### What the task requires
Below are some records. Return exactly the lines from the one with "ATTACHMENT A" to the one with "59 | Daily | -- | 1 |", and nothing else.

- Opening Delimiter -

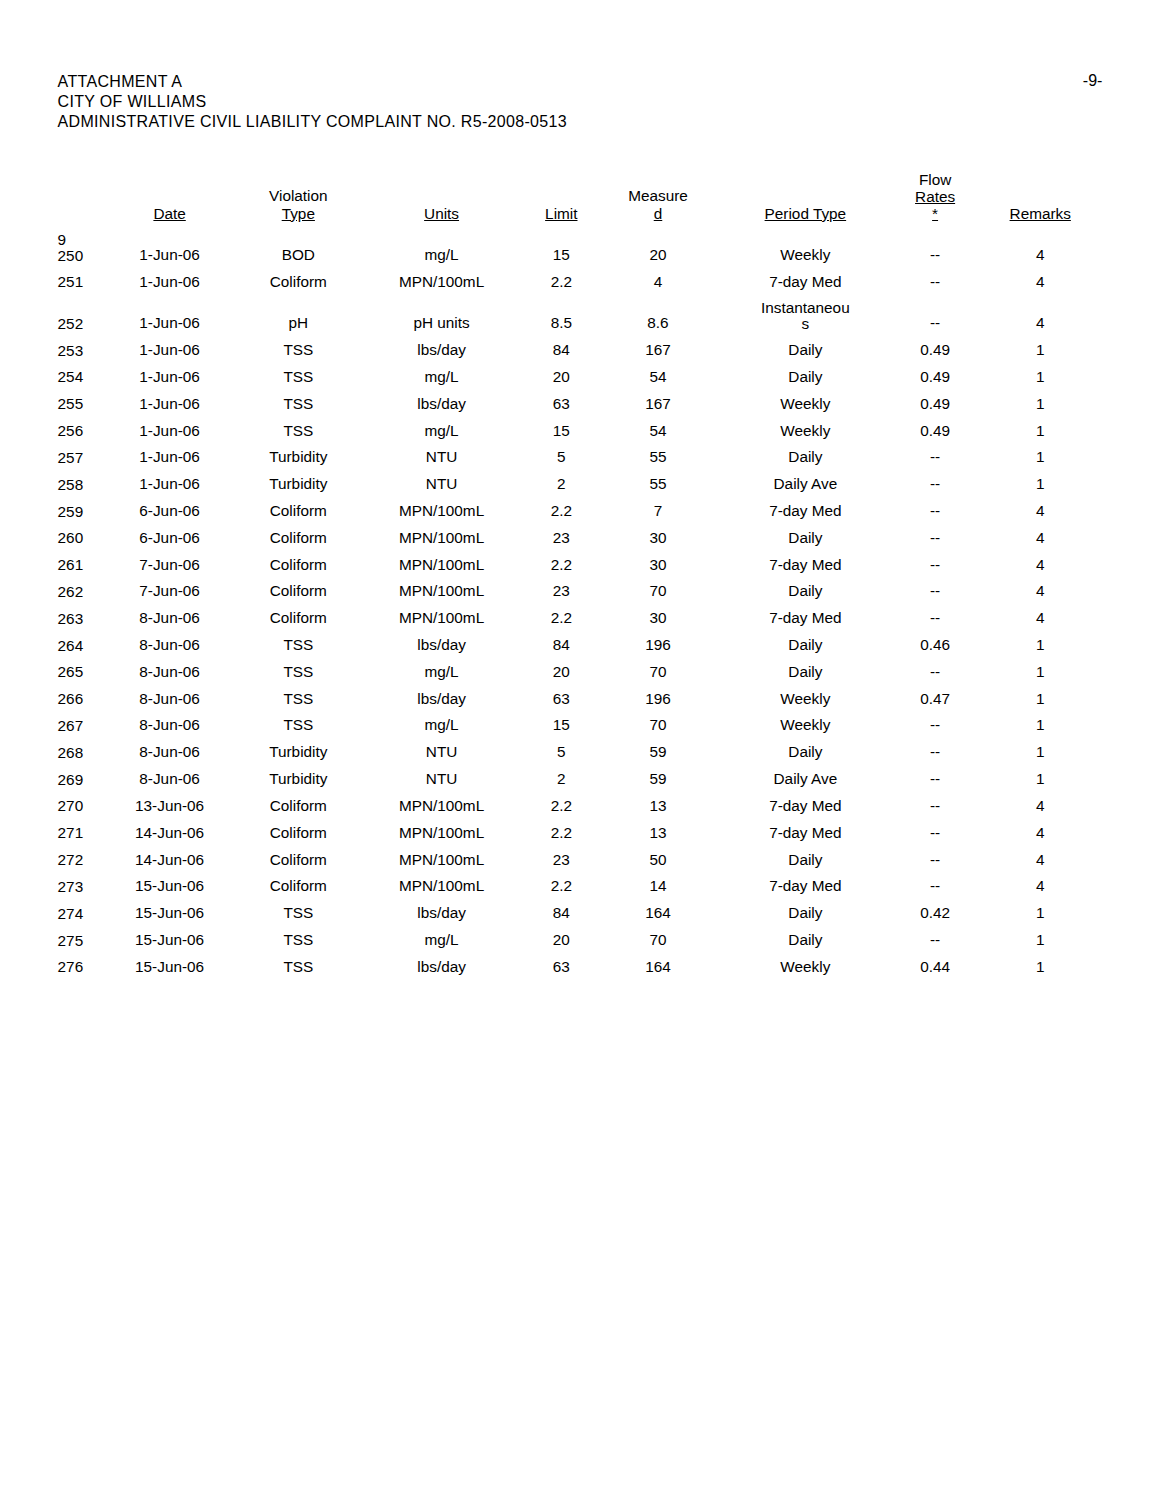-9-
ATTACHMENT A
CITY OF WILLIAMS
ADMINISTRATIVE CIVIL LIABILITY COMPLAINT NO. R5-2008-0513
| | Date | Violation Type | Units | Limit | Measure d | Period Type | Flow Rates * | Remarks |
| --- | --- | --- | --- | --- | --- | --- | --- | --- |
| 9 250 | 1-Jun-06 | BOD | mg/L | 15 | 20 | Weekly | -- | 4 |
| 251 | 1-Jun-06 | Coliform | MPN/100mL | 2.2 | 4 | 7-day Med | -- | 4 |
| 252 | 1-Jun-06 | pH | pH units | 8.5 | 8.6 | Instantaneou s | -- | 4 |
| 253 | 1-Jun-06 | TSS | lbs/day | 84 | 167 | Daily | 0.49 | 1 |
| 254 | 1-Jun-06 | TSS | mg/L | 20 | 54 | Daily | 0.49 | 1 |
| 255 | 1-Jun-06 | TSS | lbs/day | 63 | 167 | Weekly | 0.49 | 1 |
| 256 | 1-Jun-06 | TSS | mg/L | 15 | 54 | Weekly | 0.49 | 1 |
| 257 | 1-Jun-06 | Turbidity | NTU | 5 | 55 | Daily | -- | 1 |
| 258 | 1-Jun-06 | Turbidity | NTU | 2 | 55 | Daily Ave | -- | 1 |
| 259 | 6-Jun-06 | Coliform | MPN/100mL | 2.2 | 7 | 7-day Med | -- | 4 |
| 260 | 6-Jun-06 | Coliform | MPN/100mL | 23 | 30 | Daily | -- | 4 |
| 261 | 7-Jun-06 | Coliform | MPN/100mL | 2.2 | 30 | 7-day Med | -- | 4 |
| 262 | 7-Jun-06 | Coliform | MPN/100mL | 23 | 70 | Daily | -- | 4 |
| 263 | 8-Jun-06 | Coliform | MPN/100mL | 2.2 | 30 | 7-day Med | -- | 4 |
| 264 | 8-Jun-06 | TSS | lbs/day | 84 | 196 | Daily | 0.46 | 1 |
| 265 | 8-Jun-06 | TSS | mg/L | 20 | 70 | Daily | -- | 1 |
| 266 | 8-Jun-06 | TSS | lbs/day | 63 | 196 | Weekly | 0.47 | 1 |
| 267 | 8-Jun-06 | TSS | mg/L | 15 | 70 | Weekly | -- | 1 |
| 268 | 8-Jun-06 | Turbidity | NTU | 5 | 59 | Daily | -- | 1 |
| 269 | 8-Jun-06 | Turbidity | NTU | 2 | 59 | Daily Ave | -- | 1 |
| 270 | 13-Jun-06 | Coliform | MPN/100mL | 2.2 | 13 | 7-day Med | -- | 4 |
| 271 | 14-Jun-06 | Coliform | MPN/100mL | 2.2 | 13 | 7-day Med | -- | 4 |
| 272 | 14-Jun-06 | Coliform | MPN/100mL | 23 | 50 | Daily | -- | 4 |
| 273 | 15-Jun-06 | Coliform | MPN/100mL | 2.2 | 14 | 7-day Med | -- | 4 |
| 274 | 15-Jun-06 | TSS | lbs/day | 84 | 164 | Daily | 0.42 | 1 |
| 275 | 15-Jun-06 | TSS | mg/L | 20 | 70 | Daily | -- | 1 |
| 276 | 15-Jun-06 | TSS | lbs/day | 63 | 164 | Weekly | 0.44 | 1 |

- Closing Delimiter -

### Response to this exercise
ATTACHMENT A
CITY OF WILLIAMS
ADMINISTRATIVE CIVIL LIABILITY COMPLAINT NO. R5-2008-0513
| | Date | Violation Type | Units | Limit | Measure d | Period Type | Flow Rates * | Remarks |
| --- | --- | --- | --- | --- | --- | --- | --- | --- |
| 9 250 | 1-Jun-06 | BOD | mg/L | 15 | 20 | Weekly | -- | 4 |
| 251 | 1-Jun-06 | Coliform | MPN/100mL | 2.2 | 4 | 7-day Med | -- | 4 |
| 252 | 1-Jun-06 | pH | pH units | 8.5 | 8.6 | Instantaneou s | -- | 4 |
| 253 | 1-Jun-06 | TSS | lbs/day | 84 | 167 | Daily | 0.49 | 1 |
| 254 | 1-Jun-06 | TSS | mg/L | 20 | 54 | Daily | 0.49 | 1 |
| 255 | 1-Jun-06 | TSS | lbs/day | 63 | 167 | Weekly | 0.49 | 1 |
| 256 | 1-Jun-06 | TSS | mg/L | 15 | 54 | Weekly | 0.49 | 1 |
| 257 | 1-Jun-06 | Turbidity | NTU | 5 | 55 | Daily | -- | 1 |
| 258 | 1-Jun-06 | Turbidity | NTU | 2 | 55 | Daily Ave | -- | 1 |
| 259 | 6-Jun-06 | Coliform | MPN/100mL | 2.2 | 7 | 7-day Med | -- | 4 |
| 260 | 6-Jun-06 | Coliform | MPN/100mL | 23 | 30 | Daily | -- | 4 |
| 261 | 7-Jun-06 | Coliform | MPN/100mL | 2.2 | 30 | 7-day Med | -- | 4 |
| 262 | 7-Jun-06 | Coliform | MPN/100mL | 23 | 70 | Daily | -- | 4 |
| 263 | 8-Jun-06 | Coliform | MPN/100mL | 2.2 | 30 | 7-day Med | -- | 4 |
| 264 | 8-Jun-06 | TSS | lbs/day | 84 | 196 | Daily | 0.46 | 1 |
| 265 | 8-Jun-06 | TSS | mg/L | 20 | 70 | Daily | -- | 1 |
| 266 | 8-Jun-06 | TSS | lbs/day | 63 | 196 | Weekly | 0.47 | 1 |
| 267 | 8-Jun-06 | TSS | mg/L | 15 | 70 | Weekly | -- | 1 |
| 268 | 8-Jun-06 | Turbidity | NTU | 5 | 59 | Daily | -- | 1 |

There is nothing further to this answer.